=== Activity ===
Your answer should be every line with the word "wire", copied from the data below.

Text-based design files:
[Start of section]

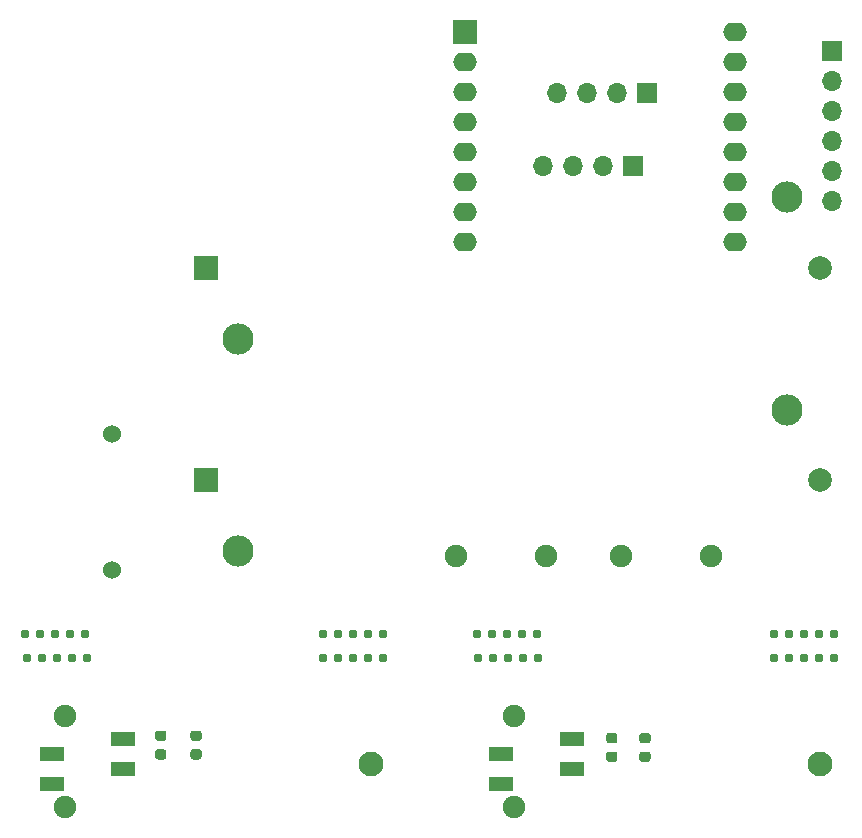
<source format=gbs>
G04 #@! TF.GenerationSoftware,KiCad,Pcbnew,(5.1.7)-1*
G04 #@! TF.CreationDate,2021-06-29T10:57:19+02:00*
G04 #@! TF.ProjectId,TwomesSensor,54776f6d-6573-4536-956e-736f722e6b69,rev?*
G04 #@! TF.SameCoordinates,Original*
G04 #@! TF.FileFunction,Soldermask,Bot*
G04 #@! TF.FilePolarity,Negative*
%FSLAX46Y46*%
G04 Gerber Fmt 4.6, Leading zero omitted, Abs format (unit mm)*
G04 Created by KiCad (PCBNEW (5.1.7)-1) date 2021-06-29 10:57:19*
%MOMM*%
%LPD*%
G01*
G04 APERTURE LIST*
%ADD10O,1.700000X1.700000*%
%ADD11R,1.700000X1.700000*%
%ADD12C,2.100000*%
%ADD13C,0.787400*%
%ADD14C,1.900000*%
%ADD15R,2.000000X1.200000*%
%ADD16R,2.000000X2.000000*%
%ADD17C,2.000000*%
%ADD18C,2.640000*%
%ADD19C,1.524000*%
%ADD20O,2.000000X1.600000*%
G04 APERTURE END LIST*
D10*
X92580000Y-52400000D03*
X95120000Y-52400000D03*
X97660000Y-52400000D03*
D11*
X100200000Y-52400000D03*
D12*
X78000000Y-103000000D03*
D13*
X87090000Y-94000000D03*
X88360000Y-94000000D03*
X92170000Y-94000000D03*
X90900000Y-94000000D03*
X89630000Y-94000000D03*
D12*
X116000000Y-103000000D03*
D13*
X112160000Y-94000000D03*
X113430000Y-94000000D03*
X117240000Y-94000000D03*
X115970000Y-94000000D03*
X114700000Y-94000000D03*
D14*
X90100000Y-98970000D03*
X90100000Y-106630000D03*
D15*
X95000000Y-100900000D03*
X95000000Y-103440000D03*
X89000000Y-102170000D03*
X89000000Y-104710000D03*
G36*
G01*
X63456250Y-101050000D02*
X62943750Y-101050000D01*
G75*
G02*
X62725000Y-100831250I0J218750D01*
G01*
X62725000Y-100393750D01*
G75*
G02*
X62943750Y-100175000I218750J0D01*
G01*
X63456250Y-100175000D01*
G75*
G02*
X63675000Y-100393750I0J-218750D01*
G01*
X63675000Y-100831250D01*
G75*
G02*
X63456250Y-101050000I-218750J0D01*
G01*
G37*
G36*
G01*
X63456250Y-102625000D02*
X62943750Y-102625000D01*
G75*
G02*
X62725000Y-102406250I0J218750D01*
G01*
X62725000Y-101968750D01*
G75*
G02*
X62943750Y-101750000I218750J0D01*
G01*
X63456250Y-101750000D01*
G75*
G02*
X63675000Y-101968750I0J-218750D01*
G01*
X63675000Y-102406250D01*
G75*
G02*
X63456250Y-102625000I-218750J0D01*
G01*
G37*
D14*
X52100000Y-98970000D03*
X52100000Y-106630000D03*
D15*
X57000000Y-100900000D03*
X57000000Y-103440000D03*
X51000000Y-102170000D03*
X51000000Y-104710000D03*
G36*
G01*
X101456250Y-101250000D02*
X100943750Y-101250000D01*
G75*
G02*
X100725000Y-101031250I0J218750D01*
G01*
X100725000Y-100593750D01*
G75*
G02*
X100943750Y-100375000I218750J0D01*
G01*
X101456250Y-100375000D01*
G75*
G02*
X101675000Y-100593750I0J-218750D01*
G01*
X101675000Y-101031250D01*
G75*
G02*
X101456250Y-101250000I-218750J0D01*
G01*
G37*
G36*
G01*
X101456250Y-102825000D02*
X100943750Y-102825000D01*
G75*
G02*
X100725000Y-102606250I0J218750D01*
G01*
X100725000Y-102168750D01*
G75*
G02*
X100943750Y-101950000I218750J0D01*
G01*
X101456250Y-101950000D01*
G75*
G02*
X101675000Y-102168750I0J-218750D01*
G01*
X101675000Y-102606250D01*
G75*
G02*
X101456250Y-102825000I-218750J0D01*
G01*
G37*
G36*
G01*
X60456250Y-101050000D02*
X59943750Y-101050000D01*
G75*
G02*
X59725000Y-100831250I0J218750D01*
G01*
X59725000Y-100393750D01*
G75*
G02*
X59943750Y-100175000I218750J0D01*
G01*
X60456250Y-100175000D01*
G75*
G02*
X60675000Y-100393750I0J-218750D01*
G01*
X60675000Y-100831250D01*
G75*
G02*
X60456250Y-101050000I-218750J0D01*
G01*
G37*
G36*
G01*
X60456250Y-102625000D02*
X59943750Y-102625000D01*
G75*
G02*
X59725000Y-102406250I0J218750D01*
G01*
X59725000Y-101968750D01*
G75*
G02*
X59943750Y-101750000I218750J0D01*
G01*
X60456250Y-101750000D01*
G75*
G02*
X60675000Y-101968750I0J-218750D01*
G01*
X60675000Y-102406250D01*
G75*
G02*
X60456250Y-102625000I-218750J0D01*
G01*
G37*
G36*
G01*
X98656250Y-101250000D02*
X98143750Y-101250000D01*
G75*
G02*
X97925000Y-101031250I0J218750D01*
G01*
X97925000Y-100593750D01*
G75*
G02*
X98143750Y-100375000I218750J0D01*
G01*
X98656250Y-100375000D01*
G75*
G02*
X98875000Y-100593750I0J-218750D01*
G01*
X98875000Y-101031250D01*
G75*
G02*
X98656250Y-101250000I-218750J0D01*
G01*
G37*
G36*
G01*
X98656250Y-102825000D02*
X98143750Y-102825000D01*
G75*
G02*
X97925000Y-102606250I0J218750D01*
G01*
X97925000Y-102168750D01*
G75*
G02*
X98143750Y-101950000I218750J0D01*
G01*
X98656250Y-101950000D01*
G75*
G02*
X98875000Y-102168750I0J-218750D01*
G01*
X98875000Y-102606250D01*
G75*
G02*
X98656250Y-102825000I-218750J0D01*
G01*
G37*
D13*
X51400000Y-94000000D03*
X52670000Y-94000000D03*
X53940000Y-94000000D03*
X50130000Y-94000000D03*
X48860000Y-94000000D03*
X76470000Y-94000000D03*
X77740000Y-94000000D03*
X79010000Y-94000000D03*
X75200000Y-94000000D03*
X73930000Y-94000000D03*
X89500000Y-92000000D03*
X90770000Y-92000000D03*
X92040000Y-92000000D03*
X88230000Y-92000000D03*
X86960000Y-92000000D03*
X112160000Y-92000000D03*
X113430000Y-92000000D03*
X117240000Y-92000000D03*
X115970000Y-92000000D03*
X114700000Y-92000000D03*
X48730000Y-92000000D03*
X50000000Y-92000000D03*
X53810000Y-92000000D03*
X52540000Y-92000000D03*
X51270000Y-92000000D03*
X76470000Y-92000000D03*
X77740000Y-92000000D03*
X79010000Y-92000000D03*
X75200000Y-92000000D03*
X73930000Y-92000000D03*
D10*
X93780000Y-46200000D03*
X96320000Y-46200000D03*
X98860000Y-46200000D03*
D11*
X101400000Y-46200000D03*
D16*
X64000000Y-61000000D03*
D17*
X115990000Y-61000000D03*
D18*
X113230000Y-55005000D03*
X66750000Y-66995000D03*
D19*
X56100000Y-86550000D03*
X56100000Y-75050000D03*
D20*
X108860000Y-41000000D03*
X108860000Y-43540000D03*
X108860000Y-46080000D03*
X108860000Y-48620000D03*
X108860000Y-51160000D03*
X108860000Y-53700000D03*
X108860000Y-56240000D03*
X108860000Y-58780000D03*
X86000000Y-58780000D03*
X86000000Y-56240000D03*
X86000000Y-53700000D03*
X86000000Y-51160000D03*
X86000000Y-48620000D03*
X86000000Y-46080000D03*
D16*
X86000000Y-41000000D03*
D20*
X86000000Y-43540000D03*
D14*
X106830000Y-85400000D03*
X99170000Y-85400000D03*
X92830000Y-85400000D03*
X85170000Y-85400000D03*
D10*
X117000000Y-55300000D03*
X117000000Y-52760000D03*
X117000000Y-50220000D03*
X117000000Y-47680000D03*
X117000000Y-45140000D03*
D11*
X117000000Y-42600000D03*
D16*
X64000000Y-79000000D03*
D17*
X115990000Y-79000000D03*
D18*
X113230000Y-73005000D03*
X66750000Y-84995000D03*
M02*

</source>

[End of section]
[Start of section]

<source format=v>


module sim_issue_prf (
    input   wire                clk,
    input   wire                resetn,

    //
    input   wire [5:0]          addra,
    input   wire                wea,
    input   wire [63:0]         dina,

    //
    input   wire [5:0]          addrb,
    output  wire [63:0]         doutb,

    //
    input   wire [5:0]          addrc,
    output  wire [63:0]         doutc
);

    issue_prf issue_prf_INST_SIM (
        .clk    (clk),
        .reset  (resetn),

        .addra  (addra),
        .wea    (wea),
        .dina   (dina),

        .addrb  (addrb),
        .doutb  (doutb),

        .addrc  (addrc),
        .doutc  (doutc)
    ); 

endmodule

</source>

[End of section]

=== Written response ===
    input   wire                clk,
    input   wire                resetn,
    input   wire [5:0]          addra,
    input   wire                wea,
    input   wire [63:0]         dina,
    input   wire [5:0]          addrb,
    output  wire [63:0]         doutb,
    input   wire [5:0]          addrc,
    output  wire [63:0]         doutc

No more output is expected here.